Türk Ceza Kanunu'nun 216'ncı maddesinin 3'üncü fıkrasında yer alan "kamu barışını bozmaya elverişli" kıstasına uymadığını düşündüğüm için, Fazıl Say'a verilen cezayı haksız buluyorum. Ama "Öldük, bittik, mahvolduk, rezil olduk" gibi abartılı cümlelere de gerek yok. Netice itibariyle, hüküm ertelendi, Fazıl Say da hapishaneye girmedi.
Ayrıca Türkiye'nin önemli bir mesafe kat ettiğini, 2002 ile kıyaslayarak anlayabiliriz. O tarihte, eski Türk Ceza Kanunu'nun aynı suçu düzenleyen maddesinden (312'nci madde) yargılanan Tayyip Erdoğan 10 ay ceza almış ve Pınarhisar Cezaevi'nde 4 ay yatmıştı. Üstelik siyaseten önü kesilmiş, bin bir zorlukla yoluna devam edebilmişti. Neticede, Fazıl Say gibi, kimsenin dinine, imanına hakaret etmiyordu. Onu cezaevine sokan dizeler şöyleydi: "Minareler süngü, kubbeler miğfer /Camiler kışlamız, mü'minler asker /Bu ilâhi ordu dinimi bekler /Allahu Ekber, Allahu Ekber."
Ya Fazıl Say ne demiş? "Nerede yavşak, adi, magazinci, hırsız, şaklaban varsa hepsi Allahçı... Irmaklarından şaraplar akacak diyorsun cennet-i âlâ meyhane midir, her mümine 2 huri vereceğim diyorsun cennet-i âlâ kerhane midir?"
Say'ın sözlerini, kimi, düşünce özgürlüğü kapsamında, kimi bunun dışında görebilir. Ama her halükârda, dinin kutsallarına bir hakaret olduğu ortada. Oysa Erdoğan'ın okuduğu mısraları, herkes, tartışmasız, düşünce özgürlüğü çerçevesinde değerlendirir.

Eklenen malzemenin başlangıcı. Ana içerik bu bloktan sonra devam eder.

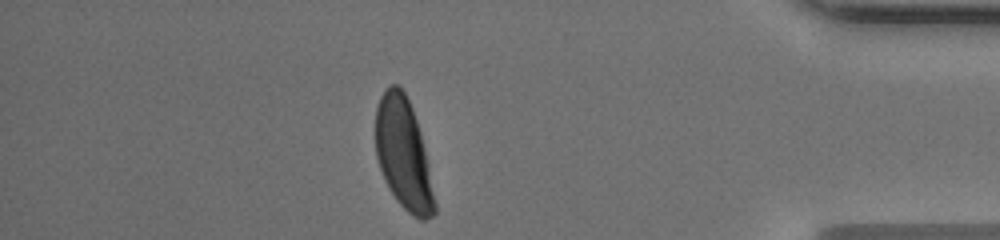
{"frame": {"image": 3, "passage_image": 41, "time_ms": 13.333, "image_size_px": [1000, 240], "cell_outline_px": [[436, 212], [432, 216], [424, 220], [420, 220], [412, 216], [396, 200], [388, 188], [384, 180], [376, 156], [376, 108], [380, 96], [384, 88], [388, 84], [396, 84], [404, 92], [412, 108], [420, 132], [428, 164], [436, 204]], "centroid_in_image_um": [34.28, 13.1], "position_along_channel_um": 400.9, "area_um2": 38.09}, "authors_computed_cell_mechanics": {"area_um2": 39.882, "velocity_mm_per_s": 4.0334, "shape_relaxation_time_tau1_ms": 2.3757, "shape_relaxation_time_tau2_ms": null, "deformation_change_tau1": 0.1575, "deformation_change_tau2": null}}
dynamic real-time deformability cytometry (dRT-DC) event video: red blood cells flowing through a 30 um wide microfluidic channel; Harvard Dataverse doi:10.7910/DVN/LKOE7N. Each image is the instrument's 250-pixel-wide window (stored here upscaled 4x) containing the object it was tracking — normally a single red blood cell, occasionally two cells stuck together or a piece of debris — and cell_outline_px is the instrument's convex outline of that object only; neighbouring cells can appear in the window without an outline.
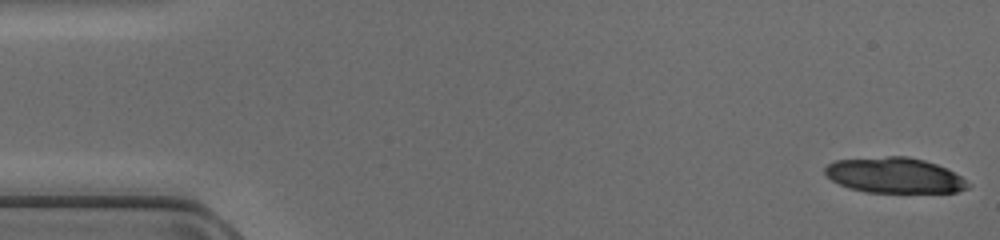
{"species": "common noctule bat (a hibernating species)", "species_latin": "Nyctalus noctula", "temperature_condition": "cold", "stored_images_in_passage": 20, "camera_frame_rate_fps": 3000, "um_per_image_px": 0.085, "animal": {"sex": "female", "body_mass_g": 17.0, "forearm_length_mm": 48.0}, "frame": {"image": 1, "passage_image": 1, "time_ms": 0.0, "image_size_px": [1000, 240], "cell_outline_px": [[972, 184], [968, 188], [956, 192], [868, 192], [848, 188], [832, 180], [824, 172], [824, 168], [828, 164], [836, 160], [888, 156], [908, 156], [924, 160], [936, 164], [960, 176]], "centroid_in_image_um": [76.03, 14.9], "position_along_channel_um": 9.0, "area_um2": 29.36}}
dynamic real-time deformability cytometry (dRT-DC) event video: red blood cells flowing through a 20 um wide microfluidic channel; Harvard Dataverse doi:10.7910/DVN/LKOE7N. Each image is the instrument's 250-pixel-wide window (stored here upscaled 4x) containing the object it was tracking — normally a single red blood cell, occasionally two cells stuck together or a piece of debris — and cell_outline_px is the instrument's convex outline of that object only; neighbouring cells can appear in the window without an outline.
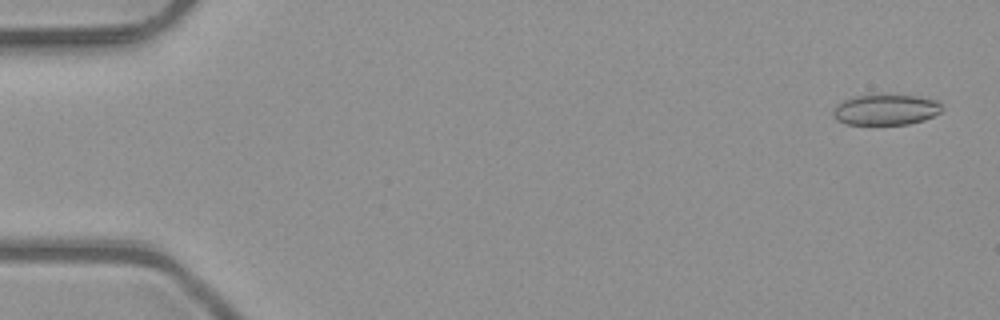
{"species": "common noctule bat (a hibernating species)", "species_latin": "Nyctalus noctula", "temperature_condition": "room temperature", "stored_images_in_passage": 5, "segment_of_instrument_passage": [2, 2], "camera_frame_rate_fps": 3000, "um_per_image_px": 0.085, "animal": {"sex": "male", "body_mass_g": 23.1, "forearm_length_mm": 52.7}, "frame": {"image": 1, "passage_image": 5, "time_ms": 1.333, "image_size_px": [1000, 320], "cell_outline_px": [[944, 108], [940, 112], [924, 120], [908, 124], [848, 124], [836, 120], [832, 116], [832, 108], [836, 104], [852, 96], [872, 92], [884, 92], [916, 96], [936, 100]], "centroid_in_image_um": [75.23, 9.27], "position_along_channel_um": 9.8, "area_um2": 20.35}}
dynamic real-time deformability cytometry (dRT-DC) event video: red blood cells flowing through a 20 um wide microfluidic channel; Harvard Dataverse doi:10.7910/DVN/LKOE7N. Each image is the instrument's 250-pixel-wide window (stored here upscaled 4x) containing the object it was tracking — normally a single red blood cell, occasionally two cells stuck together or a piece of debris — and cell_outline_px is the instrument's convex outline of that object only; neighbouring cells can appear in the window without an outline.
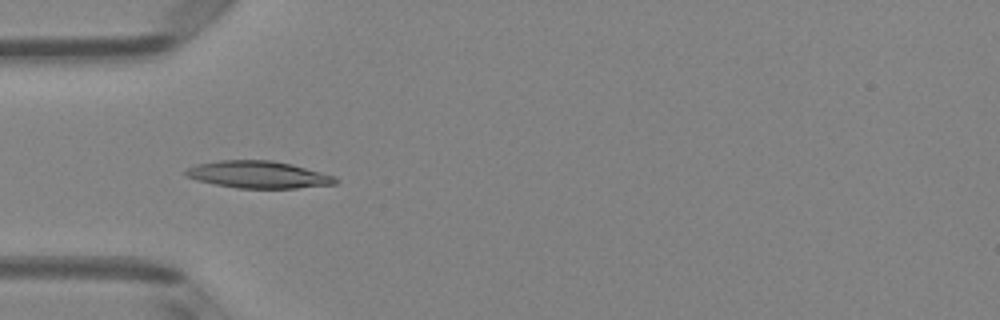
{"species": "Egyptian fruit bat (a non-hibernating species)", "species_latin": "Rousettus aegyptiacus", "temperature_condition": "room temperature", "stored_images_in_passage": 50, "camera_frame_rate_fps": 3000, "um_per_image_px": 0.085, "animal": {"sex": "female"}, "frame": {"image": 1, "passage_image": 15, "time_ms": 4.667, "image_size_px": [1000, 320], "cell_outline_px": [[340, 180], [336, 184], [296, 188], [236, 188], [196, 180], [188, 176], [184, 172], [188, 168], [196, 164], [220, 160], [272, 160], [292, 164], [336, 176]], "centroid_in_image_um": [22.0, 14.84], "position_along_channel_um": 63.0, "area_um2": 23.7}}
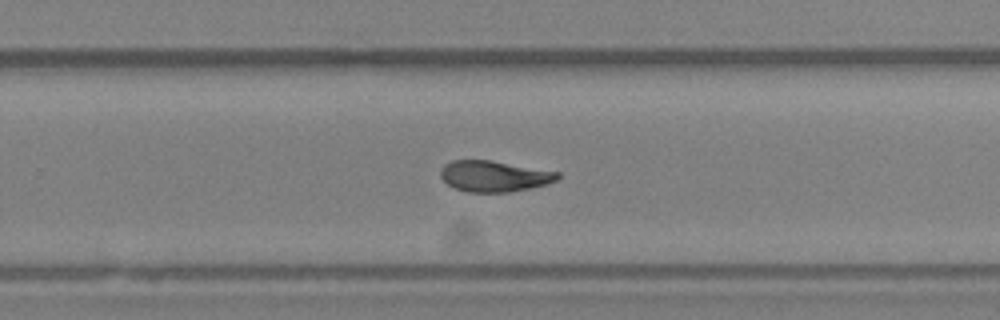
{"frame": {"image": 2, "passage_image": 32, "time_ms": 10.333, "image_size_px": [1000, 320], "cell_outline_px": [[560, 176], [556, 180], [548, 184], [532, 188], [508, 192], [468, 192], [452, 188], [440, 176], [440, 172], [444, 164], [452, 160], [492, 160], [560, 172]], "centroid_in_image_um": [42.01, 14.97], "position_along_channel_um": 287.8, "area_um2": 21.33}}
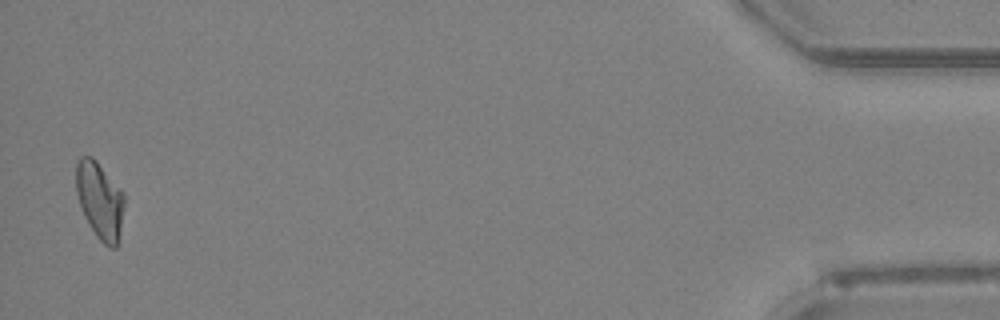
{"frame": {"image": 3, "passage_image": 49, "time_ms": 16.0, "image_size_px": [1000, 320], "cell_outline_px": [[124, 204], [120, 240], [116, 248], [108, 248], [96, 236], [88, 224], [84, 216], [76, 192], [76, 164], [80, 156], [92, 156], [96, 160], [124, 192]], "centroid_in_image_um": [8.5, 17.06], "position_along_channel_um": 426.7, "area_um2": 21.91}, "authors_computed_cell_mechanics": {"area_um2": 21.8773, "velocity_mm_per_s": 4.0006, "shape_relaxation_time_tau1_ms": null, "shape_relaxation_time_tau2_ms": 6.9323, "deformation_change_tau1": null, "deformation_change_tau2": 0.1393}}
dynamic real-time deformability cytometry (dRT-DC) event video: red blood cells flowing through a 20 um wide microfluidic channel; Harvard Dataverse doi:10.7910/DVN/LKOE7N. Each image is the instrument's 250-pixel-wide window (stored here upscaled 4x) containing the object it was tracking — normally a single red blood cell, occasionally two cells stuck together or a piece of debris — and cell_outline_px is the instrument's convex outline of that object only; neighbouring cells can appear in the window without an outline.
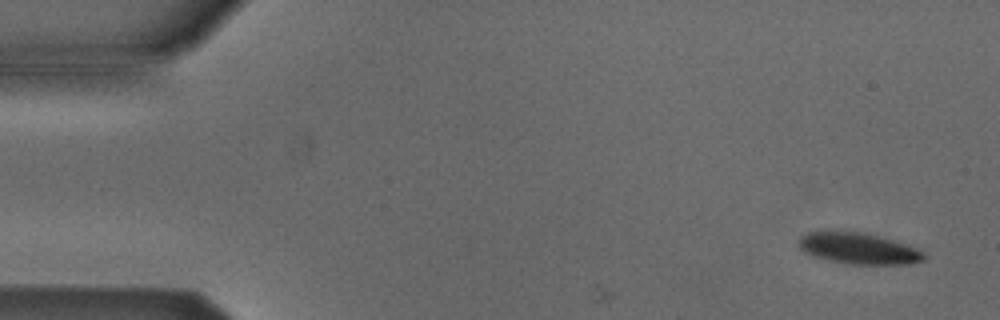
{"species": "Egyptian fruit bat (a non-hibernating species)", "species_latin": "Rousettus aegyptiacus", "temperature_condition": "cold", "stored_images_in_passage": 4, "camera_frame_rate_fps": 3000, "um_per_image_px": 0.085, "animal": {"sex": "male"}, "frame": {"image": 1, "passage_image": 1, "time_ms": 0.0, "image_size_px": [1000, 320], "cell_outline_px": [[924, 260], [908, 264], [848, 264], [828, 260], [812, 256], [804, 252], [796, 244], [800, 236], [808, 232], [824, 228], [836, 228], [864, 232], [880, 236], [908, 244], [924, 252]], "centroid_in_image_um": [72.87, 21.06], "position_along_channel_um": 12.1, "area_um2": 23.81}}
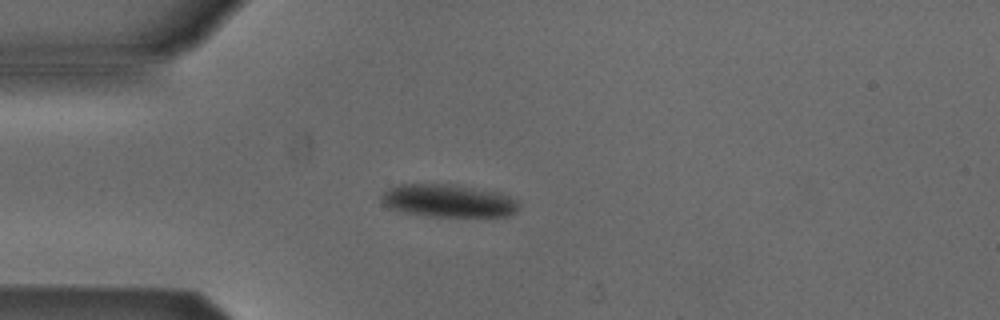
{"frame": {"image": 2, "passage_image": 4, "time_ms": 3.667, "image_size_px": [1000, 320], "cell_outline_px": [[520, 208], [516, 212], [508, 216], [432, 216], [400, 212], [388, 208], [380, 200], [380, 196], [388, 188], [400, 184], [448, 184], [500, 192], [516, 200], [520, 204]], "centroid_in_image_um": [38.09, 17.07], "position_along_channel_um": 46.9, "area_um2": 26.36}}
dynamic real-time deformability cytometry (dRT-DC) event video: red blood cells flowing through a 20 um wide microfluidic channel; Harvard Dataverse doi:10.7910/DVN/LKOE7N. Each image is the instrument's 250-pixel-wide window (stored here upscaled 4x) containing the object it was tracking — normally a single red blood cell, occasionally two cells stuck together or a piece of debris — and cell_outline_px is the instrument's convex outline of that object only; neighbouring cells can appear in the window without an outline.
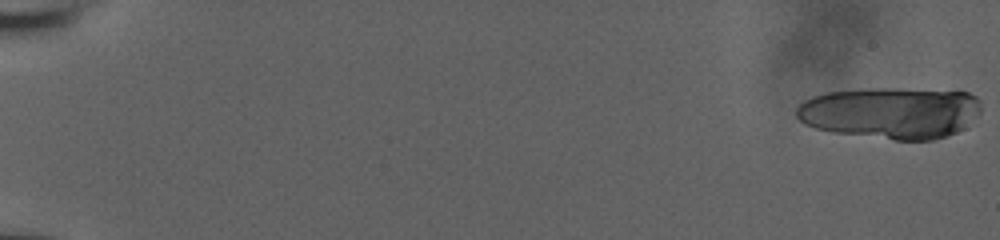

Bazı köşeleri okuyorum; sanki Say'ın Twitter'da takipçilerine gönderdiği satırlar Ömer Hayyam'a aitmiş gibi, "Kim bilir Hayyam bin yıl sonra kendi dizelerinden dolayı birinin mahkûm olduğunu bilse ne kadar şaşırırdı" diye yazıyorlar.
Bu yorum, öncelikle Ömer Hayyam'a hakaret. Hayyam, o kadar densiz, kendini bilmez biri miydi? O şöyle yazmış: "Derler ki cennette huriyanlar olacak / Orada saf şarap ile ballar olacak / Mey ile maşukayı tercih ettik / Nasılsa sonunda bunlar olacak."
Bugün Fazıl Say'a sözde düşünce özgürlüğü adına sahip çıkanlar, dün Erdoğan'ın mahkûmiyetini desteklemişti. En azından ağızlarını açmamışlardı. Bir gazetemiz "Muhtar bile olamayacak" diye manşet atmıştı.
Geçmişle mukayese ettiğimizde, Türkiye'de düşünce özgürlüğüne gösterilen ilginin arttığını görüyoruz.